**Source excerpt:**

——————

A number of writers during the Victorian period suggested that madness
could result from a racially "impure" lineage, compounded by growing
up in a tropical West Indian climate.
* Diana and Mary Rivers: Sisters in a remote moors house who take Jane
in when she is hungry and friendless, having left Thornfield Hall
without making any arrangements for herself. Financially poor but
intellectually curious, the sisters are deeply engrossed in reading
the evening Jane appears at their door. Eventually, they are revealed
to be Jane's cousins. They want Jane to marry their stern clergyman
brother so that he will stay in England rather than journey to India
as a missionary. Diana marries naval Captain Fitzjames, and Mary
marries clergyman Mr Wharton. The sisters remain close to Jane and
visit her and Rochester every year.
* Hannah: The kindly housekeeper at the Rivers home; "…comparable with
the Brontës' well-loved servant, Tabitha Aykroyd."

——————

[Saved data entries]
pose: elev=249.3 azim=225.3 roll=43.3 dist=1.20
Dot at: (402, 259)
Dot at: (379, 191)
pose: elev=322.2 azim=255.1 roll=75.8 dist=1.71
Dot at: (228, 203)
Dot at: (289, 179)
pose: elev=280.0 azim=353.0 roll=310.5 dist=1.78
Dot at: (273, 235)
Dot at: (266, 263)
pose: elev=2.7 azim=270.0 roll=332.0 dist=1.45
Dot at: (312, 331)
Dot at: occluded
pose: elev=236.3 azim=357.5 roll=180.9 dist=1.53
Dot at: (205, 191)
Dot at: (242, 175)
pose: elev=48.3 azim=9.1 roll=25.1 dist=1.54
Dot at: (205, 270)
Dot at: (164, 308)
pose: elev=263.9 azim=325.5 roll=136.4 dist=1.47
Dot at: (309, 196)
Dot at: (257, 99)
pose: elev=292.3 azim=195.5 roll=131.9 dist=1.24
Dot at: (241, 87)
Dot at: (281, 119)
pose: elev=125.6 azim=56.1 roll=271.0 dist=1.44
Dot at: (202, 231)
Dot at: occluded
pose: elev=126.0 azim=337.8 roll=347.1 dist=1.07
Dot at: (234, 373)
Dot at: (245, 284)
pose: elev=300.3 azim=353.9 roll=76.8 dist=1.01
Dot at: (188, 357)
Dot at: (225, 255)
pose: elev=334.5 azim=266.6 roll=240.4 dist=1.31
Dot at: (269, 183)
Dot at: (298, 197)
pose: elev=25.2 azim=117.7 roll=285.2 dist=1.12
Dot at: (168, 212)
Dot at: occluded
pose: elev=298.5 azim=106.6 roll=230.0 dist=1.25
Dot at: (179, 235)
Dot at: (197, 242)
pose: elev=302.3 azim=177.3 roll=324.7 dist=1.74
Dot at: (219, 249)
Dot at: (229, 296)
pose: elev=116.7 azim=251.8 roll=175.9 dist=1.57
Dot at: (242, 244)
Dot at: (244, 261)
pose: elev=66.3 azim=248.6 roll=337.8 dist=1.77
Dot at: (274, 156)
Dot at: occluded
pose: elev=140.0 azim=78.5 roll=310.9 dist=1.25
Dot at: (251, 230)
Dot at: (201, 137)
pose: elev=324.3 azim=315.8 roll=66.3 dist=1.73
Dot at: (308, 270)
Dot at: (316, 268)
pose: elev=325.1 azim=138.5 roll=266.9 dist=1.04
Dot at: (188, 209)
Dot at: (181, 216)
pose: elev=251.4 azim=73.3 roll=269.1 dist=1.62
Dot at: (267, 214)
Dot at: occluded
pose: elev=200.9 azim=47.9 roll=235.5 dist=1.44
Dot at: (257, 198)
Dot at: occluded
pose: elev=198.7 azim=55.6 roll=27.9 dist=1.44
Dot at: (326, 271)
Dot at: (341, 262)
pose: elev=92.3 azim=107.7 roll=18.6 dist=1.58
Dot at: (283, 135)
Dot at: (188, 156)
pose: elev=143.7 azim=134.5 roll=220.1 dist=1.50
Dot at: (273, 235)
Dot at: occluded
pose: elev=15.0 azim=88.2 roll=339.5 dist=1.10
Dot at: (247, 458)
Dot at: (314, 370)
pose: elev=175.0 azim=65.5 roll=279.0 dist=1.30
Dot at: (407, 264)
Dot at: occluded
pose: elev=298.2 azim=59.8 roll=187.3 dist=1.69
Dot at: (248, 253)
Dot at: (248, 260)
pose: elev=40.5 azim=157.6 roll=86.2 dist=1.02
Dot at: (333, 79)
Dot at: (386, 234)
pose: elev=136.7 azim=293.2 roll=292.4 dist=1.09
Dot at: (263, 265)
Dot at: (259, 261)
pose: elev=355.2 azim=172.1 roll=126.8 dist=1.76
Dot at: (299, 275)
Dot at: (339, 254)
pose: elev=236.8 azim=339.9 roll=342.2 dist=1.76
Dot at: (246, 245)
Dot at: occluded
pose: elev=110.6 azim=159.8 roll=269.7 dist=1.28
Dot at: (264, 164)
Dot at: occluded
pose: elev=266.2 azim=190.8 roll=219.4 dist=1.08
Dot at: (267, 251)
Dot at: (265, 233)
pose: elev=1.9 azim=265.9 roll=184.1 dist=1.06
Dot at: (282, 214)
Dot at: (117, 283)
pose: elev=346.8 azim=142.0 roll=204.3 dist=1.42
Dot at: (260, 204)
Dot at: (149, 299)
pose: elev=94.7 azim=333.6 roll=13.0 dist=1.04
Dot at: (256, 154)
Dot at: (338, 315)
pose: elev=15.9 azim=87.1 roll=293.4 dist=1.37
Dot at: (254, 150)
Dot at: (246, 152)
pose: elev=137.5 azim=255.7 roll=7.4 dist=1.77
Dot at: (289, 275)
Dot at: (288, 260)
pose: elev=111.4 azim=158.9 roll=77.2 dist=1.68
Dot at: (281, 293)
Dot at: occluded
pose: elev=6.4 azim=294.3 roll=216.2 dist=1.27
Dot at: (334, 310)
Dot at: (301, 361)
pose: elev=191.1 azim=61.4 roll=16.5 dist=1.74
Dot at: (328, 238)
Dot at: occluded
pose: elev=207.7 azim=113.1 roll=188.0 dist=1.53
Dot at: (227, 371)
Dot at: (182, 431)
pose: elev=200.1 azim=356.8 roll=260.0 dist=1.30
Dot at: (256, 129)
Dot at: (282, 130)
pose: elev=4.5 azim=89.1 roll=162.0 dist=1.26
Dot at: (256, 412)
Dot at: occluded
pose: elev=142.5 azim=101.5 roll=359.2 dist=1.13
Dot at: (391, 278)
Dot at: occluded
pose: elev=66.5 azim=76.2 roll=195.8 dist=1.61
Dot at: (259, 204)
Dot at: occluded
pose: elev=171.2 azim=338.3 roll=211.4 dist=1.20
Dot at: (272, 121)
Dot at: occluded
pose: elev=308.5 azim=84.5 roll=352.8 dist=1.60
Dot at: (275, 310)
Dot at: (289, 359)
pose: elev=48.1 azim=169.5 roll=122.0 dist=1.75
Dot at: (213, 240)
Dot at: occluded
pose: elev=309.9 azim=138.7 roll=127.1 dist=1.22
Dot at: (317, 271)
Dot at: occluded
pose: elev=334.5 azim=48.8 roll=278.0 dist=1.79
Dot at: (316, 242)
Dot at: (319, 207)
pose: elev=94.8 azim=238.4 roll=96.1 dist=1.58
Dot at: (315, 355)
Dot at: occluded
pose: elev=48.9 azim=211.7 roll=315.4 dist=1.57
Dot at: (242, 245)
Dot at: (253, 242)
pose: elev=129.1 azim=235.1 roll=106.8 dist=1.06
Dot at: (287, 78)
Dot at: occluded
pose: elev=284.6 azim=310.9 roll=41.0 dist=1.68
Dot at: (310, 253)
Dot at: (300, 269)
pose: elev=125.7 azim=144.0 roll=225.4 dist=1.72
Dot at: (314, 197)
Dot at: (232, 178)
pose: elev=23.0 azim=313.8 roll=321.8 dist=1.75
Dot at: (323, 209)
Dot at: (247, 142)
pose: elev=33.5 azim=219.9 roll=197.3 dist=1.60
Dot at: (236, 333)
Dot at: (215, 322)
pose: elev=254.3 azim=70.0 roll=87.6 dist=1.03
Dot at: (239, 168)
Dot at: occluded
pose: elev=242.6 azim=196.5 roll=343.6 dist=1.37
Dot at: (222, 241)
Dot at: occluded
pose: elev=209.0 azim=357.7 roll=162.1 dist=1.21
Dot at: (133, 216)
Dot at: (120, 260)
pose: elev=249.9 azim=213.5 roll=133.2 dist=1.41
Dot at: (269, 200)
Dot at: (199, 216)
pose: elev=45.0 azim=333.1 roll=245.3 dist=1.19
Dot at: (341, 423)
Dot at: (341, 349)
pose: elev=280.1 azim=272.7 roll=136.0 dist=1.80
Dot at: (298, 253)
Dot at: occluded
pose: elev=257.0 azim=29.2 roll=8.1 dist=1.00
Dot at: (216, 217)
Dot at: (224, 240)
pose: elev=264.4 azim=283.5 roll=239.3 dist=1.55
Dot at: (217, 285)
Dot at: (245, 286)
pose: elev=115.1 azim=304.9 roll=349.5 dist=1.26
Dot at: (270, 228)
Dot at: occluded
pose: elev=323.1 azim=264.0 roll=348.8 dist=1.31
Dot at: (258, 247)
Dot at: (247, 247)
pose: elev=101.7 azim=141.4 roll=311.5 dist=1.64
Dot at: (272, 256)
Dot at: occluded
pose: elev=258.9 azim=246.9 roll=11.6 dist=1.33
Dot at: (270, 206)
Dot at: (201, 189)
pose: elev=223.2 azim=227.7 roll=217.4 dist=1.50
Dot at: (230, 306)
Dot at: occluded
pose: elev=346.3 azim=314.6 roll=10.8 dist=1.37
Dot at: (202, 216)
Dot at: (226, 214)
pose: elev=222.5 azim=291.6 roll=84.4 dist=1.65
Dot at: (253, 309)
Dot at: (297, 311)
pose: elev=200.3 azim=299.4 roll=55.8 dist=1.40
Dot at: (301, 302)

——————

**Task list:**
A. Edit the records starting at the first line and ending at the line containing "Dot at: (266, 263)", replacing "pose" with "view" and leaving everything else unchanged.
B. Resume the text describing the Rivers sisters and Hannah, picking up after its final sentence.

**Task-by-task outputs:**
A.
view: elev=249.3 azim=225.3 roll=43.3 dist=1.20
Dot at: (402, 259)
Dot at: (379, 191)
view: elev=322.2 azim=255.1 roll=75.8 dist=1.71
Dot at: (228, 203)
Dot at: (289, 179)
view: elev=280.0 azim=353.0 roll=310.5 dist=1.78
Dot at: (273, 235)
Dot at: (266, 263)

B.
* St John Eyre Rivers: A handsome, though severe and serious,
clergyman who befriends Jane and turns out to be her cousin. St John
is thoroughly practical and suppresses all of his human passions and
emotions, particularly his love for the beautiful and cheerful heiress
Rosamond Oliver, in favour of good works. He wants Jane to marry him
and serve as his assistant on his missionary journey to India. After
Jane rejects his proposal, St John goes to India unmarried.
* Rosamond Oliver: A beautiful, kindly, wealthy, but rather simple
young woman, and the patron of the village school where Jane teaches.
Rosamond is in love with St John, but he refuses to declare his love
for her because she would not be suitable as a missionary's wife. She
eventually becomes engaged to the respected and wealthy Mr Granby.
* Mr Oliver: Rosamond Oliver's wealthy father, who owns a foundry and
needle factory in the district. "…a tall, massive-featured,
middle-aged, and grey-headed man, at whose side his lovely daughter
looked like a bright flower near a hoary turret." He is a kind and
charitable man, and he is fond of St John.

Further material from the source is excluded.